[ACTION ITEM]:
When you have read the listing, copy all of it without any change.

[RECORDED INFORMATION]:
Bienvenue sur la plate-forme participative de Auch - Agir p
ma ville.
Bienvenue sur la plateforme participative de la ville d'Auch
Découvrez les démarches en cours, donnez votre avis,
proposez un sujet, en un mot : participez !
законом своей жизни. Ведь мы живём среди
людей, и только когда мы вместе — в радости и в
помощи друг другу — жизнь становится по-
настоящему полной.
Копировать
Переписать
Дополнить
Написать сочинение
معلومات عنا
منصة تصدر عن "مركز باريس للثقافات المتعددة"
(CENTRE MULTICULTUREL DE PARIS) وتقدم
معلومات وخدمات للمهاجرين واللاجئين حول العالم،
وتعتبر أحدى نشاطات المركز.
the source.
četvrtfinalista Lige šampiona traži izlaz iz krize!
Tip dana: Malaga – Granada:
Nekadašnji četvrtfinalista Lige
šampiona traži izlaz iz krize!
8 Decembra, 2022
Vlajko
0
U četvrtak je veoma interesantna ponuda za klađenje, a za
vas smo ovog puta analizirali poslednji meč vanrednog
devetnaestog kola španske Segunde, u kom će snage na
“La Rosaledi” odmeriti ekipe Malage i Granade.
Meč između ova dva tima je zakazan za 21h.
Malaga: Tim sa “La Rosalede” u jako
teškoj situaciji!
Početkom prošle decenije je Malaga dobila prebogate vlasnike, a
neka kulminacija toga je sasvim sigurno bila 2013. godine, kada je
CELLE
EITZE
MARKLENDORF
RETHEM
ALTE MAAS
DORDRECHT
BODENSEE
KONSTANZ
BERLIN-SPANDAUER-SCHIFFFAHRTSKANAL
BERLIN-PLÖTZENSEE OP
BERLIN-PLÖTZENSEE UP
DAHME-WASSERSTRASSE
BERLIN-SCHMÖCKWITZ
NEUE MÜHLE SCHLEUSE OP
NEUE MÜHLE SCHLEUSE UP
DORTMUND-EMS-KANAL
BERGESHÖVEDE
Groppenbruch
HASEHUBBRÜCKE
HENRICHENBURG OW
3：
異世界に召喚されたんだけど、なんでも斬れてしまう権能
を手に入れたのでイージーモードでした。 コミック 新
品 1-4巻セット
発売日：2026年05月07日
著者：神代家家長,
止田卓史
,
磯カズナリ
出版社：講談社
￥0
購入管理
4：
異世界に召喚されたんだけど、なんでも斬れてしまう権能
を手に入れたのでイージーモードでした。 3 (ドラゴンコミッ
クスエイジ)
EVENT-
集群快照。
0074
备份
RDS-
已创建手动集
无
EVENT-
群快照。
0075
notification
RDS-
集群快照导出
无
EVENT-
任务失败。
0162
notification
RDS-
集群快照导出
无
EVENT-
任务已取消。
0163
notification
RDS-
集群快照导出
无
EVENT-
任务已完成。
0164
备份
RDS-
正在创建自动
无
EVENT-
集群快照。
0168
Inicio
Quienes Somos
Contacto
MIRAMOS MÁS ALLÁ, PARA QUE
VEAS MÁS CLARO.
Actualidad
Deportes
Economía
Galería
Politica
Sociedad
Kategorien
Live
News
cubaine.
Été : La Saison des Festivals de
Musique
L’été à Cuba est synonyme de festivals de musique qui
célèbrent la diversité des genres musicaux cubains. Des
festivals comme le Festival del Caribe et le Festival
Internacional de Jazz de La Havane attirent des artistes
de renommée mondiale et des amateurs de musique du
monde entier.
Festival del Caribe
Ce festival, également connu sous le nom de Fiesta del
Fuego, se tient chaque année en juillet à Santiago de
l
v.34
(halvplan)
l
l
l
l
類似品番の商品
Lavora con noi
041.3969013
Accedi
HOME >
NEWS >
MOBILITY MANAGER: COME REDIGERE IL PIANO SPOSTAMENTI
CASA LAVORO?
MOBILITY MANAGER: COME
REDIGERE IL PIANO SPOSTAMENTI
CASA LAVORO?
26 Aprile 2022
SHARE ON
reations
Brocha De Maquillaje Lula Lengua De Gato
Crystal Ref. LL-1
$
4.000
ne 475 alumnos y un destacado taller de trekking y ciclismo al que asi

[SOLVED EXERCISE]:
Bienvenue sur la plate-forme participative de Auch - Agir p
ma ville.
Bienvenue sur la plateforme participative de la ville d'Auch
Découvrez les démarches en cours, donnez votre avis,
proposez un sujet, en un mot : participez !
законом своей жизни. Ведь мы живём среди
людей, и только когда мы вместе — в радости и в
помощи друг другу — жизнь становится по-
настоящему полной.
Копировать
Переписать
Дополнить
Написать сочинение
معلومات عنا
منصة تصدر عن "مركز باريس للثقافات المتعددة"
(CENTRE MULTICULTUREL DE PARIS) وتقدم
معلومات وخدمات للمهاجرين واللاجئين حول العالم،
وتعتبر أحدى نشاطات المركز.
the source.
četvrtfinalista Lige šampiona traži izlaz iz krize!
Tip dana: Malaga – Granada:
Nekadašnji četvrtfinalista Lige
šampiona traži izlaz iz krize!
8 Decembra, 2022
Vlajko
0
U četvrtak je veoma interesantna ponuda za klađenje, a za
vas smo ovog puta analizirali poslednji meč vanrednog
devetnaestog kola španske Segunde, u kom će snage na
“La Rosaledi” odmeriti ekipe Malage i Granade.
Meč između ova dva tima je zakazan za 21h.
Malaga: Tim sa “La Rosalede” u jako
teškoj situaciji!
Početkom prošle decenije je Malaga dobila prebogate vlasnike, a
neka kulminacija toga je sasvim sigurno bila 2013. godine, kada je
CELLE
EITZE
MARKLENDORF
RETHEM
ALTE MAAS
DORDRECHT
BODENSEE
KONSTANZ
BERLIN-SPANDAUER-SCHIFFFAHRTSKANAL
BERLIN-PLÖTZENSEE OP
BERLIN-PLÖTZENSEE UP
DAHME-WASSERSTRASSE
BERLIN-SCHMÖCKWITZ
NEUE MÜHLE SCHLEUSE OP
NEUE MÜHLE SCHLEUSE UP
DORTMUND-EMS-KANAL
BERGESHÖVEDE
Groppenbruch
HASEHUBBRÜCKE
HENRICHENBURG OW
3：
異世界に召喚されたんだけど、なんでも斬れてしまう権能
を手に入れたのでイージーモードでした。 コミック 新
品 1-4巻セット
発売日：2026年05月07日
著者：神代家家長,
止田卓史
,
磯カズナリ
出版社：講談社
￥0
購入管理
4：
異世界に召喚されたんだけど、なんでも斬れてしまう権能
を手に入れたのでイージーモードでした。 3 (ドラゴンコミッ
クスエイジ)
EVENT-
集群快照。
0074
备份
RDS-
已创建手动集
无
EVENT-
群快照。
0075
notification
RDS-
集群快照导出
无
EVENT-
任务失败。
0162
notification
RDS-
集群快照导出
无
EVENT-
任务已取消。
0163
notification
RDS-
集群快照导出
无
EVENT-
任务已完成。
0164
备份
RDS-
正在创建自动
无
EVENT-
集群快照。
0168
Inicio
Quienes Somos
Contacto
MIRAMOS MÁS ALLÁ, PARA QUE
VEAS MÁS CLARO.
Actualidad
Deportes
Economía
Galería
Politica
Sociedad
Kategorien
Live
News
cubaine.
Été : La Saison des Festivals de
Musique
L’été à Cuba est synonyme de festivals de musique qui
célèbrent la diversité des genres musicaux cubains. Des
festivals comme le Festival del Caribe et le Festival
Internacional de Jazz de La Havane attirent des artistes
de renommée mondiale et des amateurs de musique du
monde entier.
Festival del Caribe
Ce festival, également connu sous le nom de Fiesta del
Fuego, se tient chaque année en juillet à Santiago de
l
v.34
(halvplan)
l
l
l
l
類似品番の商品
Lavora con noi
041.3969013
Accedi
HOME >
NEWS >
MOBILITY MANAGER: COME REDIGERE IL PIANO SPOSTAMENTI
CASA LAVORO?
MOBILITY MANAGER: COME
REDIGERE IL PIANO SPOSTAMENTI
CASA LAVORO?
26 Aprile 2022
SHARE ON
reations
Brocha De Maquillaje Lula Lengua De Gato
Crystal Ref. LL-1
$
4.000
ne 475 alumnos y un destacado taller de trekking y ciclismo al que asi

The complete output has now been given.